Wheat is an important global staple food crop; however, its productivity is severely hampered by changing climate. Erratic rain patterns cause terminal drought stress, which affect reproductive development and crop yield. This study investigates the potential and zinc (Zn) and silicon (Si) to ameliorate terminal drought stress in wheat and associated mechanisms.
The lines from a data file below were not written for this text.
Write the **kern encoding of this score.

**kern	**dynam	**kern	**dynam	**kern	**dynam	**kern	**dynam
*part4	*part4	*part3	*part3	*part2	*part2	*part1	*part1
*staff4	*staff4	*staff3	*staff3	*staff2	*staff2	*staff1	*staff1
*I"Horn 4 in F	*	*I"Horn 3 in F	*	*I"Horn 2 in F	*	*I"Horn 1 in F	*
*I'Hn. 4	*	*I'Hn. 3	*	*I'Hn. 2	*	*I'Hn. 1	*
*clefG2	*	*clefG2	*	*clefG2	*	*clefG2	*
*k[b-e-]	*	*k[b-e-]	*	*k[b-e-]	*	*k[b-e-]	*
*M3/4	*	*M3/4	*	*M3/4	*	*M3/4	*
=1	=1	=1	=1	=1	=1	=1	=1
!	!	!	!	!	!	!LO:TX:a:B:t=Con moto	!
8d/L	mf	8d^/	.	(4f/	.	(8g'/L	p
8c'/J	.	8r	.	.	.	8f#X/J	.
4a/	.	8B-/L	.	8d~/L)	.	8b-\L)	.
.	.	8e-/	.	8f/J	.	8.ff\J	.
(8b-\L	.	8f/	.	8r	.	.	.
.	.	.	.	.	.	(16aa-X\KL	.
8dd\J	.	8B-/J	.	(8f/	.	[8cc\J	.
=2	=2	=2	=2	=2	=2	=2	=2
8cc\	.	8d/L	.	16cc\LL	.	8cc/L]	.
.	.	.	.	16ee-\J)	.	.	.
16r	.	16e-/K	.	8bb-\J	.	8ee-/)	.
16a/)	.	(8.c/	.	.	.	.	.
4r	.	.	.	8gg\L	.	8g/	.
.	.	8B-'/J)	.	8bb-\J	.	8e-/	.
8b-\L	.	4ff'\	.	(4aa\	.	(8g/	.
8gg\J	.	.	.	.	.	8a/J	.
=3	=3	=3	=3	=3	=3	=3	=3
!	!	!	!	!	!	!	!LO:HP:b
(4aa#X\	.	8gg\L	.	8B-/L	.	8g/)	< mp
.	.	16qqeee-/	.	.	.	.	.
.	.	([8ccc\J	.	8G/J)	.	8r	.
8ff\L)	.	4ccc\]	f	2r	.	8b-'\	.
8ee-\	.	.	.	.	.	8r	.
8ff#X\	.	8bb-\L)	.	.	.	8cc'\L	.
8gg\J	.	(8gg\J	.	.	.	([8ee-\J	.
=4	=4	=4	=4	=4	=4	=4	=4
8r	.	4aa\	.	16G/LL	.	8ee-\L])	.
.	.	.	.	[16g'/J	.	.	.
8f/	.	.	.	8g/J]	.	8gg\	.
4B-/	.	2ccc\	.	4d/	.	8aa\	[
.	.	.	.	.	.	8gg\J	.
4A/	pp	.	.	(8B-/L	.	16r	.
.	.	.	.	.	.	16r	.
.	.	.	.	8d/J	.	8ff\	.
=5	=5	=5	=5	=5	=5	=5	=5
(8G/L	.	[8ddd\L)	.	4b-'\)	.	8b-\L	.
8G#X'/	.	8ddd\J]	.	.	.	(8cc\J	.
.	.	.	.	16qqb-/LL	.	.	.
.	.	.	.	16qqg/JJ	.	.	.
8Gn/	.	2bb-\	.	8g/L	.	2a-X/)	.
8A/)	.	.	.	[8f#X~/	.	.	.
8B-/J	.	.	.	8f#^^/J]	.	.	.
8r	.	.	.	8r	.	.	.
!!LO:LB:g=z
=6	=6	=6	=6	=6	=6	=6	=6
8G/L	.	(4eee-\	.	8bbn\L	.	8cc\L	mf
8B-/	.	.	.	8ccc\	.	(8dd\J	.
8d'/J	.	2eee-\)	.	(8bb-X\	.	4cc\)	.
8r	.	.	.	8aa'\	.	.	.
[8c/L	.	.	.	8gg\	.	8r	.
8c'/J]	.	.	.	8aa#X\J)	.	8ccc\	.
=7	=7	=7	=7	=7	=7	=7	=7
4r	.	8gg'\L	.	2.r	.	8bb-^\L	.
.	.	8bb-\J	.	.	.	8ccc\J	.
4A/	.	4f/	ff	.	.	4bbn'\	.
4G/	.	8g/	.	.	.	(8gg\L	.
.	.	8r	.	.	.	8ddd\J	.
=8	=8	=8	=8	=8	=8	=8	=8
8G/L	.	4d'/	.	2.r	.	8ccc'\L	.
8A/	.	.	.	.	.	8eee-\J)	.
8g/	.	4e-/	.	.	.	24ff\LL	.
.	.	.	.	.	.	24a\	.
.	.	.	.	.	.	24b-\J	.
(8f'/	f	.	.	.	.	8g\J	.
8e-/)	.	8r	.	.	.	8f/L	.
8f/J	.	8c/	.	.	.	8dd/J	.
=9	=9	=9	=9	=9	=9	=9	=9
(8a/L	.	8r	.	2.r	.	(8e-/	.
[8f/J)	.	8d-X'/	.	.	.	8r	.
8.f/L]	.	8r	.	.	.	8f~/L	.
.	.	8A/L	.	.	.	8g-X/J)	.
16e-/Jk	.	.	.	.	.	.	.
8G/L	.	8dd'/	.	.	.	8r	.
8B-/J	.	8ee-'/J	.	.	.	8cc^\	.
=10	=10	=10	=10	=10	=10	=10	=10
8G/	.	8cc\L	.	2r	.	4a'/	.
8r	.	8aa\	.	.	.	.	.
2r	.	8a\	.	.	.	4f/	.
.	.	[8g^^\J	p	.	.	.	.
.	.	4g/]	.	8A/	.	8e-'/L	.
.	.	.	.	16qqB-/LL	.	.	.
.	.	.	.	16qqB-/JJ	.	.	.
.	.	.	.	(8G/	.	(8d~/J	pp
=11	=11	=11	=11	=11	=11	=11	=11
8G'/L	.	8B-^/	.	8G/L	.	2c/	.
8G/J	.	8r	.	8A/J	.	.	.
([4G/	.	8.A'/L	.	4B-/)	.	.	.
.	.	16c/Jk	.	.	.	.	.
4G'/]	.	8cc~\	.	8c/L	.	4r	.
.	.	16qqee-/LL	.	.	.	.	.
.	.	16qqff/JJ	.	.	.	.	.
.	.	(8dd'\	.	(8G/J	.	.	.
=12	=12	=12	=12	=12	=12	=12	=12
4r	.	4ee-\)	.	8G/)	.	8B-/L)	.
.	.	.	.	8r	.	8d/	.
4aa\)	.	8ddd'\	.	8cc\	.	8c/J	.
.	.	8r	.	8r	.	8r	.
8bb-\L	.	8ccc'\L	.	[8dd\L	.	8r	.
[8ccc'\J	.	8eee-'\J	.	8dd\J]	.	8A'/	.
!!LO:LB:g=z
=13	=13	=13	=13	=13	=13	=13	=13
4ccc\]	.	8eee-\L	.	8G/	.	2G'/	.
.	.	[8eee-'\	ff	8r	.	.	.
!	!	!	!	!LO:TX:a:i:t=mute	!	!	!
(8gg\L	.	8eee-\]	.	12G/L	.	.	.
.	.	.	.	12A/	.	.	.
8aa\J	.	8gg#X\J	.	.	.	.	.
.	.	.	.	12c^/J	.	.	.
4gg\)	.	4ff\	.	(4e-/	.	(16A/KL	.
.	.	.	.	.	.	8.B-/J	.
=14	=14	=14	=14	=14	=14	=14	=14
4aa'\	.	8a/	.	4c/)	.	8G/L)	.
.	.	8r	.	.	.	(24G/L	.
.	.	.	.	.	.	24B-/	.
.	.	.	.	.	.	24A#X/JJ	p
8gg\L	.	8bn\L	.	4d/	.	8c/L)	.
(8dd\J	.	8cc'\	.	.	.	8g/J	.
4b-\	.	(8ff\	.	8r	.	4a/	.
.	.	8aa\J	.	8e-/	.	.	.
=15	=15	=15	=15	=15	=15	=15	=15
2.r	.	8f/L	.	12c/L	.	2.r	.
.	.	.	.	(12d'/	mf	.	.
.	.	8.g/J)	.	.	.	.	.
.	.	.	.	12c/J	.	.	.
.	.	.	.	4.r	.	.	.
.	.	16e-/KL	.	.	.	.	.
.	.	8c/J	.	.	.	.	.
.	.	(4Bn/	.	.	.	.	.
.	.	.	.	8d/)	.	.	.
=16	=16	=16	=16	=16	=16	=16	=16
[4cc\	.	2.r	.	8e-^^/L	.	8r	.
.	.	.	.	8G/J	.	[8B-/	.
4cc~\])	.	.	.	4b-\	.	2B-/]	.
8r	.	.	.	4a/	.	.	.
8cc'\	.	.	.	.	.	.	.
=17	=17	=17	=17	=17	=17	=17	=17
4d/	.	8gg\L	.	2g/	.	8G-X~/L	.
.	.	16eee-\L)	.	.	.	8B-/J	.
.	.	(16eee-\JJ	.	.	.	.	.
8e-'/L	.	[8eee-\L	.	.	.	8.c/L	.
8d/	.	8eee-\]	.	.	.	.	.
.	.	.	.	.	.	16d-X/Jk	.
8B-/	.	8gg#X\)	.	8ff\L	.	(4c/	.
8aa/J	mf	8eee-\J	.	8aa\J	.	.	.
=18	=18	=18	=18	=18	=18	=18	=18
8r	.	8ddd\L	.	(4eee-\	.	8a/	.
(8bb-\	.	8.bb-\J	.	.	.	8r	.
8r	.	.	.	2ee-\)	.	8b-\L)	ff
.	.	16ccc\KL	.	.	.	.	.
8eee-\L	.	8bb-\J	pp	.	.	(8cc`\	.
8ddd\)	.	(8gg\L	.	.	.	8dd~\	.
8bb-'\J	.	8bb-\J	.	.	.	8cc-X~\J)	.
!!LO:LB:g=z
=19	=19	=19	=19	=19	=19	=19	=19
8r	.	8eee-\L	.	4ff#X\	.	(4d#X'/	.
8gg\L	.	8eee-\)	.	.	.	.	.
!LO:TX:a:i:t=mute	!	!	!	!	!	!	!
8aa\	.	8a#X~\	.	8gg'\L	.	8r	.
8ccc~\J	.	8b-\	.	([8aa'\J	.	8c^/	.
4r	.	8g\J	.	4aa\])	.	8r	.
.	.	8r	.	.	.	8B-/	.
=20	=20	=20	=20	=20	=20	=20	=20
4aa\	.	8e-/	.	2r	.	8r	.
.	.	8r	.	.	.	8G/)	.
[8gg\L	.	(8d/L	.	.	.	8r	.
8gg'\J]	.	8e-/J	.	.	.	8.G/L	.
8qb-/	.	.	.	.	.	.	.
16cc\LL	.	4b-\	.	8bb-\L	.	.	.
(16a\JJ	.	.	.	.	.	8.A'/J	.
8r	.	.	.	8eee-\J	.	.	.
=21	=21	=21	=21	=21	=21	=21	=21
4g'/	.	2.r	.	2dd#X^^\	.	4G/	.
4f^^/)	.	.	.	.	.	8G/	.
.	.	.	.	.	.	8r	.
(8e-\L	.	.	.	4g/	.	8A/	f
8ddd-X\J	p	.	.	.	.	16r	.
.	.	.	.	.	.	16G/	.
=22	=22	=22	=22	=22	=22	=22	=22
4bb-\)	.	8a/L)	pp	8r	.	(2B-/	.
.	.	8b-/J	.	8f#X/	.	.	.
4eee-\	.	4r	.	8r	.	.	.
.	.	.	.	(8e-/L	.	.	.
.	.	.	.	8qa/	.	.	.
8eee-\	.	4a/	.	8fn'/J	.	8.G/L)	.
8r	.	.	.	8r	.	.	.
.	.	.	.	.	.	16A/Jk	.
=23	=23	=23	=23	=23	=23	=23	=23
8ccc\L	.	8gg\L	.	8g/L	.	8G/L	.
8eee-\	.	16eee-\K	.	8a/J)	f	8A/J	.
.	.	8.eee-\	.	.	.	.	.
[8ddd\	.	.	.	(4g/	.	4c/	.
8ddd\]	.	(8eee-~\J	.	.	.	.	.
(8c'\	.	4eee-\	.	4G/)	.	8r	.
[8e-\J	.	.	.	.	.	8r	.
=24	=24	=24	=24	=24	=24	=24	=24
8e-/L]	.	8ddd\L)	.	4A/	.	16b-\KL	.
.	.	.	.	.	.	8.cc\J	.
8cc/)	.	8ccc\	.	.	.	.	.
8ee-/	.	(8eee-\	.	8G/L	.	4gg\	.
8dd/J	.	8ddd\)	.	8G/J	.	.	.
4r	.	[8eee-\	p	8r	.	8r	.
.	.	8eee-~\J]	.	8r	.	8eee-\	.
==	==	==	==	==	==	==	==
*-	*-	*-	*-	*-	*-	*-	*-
Two different drought stress levels, i.e., control [80% water holding capacity (WHC) was maintained] and terminal drought stress (40% WHC maintained from BBCH growth stage 49 to 83) combined with five foliar-applied Zn-Si combinations (i.e., control, water spray, 4 mM Zn, 40 mM Si, 4 mM Zn + 40 mM Si applied 7 days after the initiation of drought stress). Results revealed that application of Zn and Si improved chlorophyll and relative water contents under well-watered conditions and terminal drought stress. Foliar application of Si and Zn had significant effect on antioxidant defense mechanism, proline and soluble protein, which showed that application of Si and Zn ameliorated the effects of terminal drought stress mainly by regulating antioxidant defense mechanism, and production of proline and soluble proteins. Combined application of Zn and Si resulted in the highest improvement in growth and antioxidant defense. The application of Zn and Si improved yield and related traits, both under well-watered conditions and terminal drought stress. The highest yield and related traits were recorded for combined application of Zn and Si. For grain and biological yield differences among sole and combined Zn-Si application were statistically non-significant (p>0.05). In conclusion, combined application of Zn-Si ameliorated the adverse effects of terminal drought stress by improving yield through regulating antioxidant mechanism and production of proline and soluble proteins. Results provide valuable insights for further cross talk between Zn-Si regulatory pathways to enhance grain biofortification.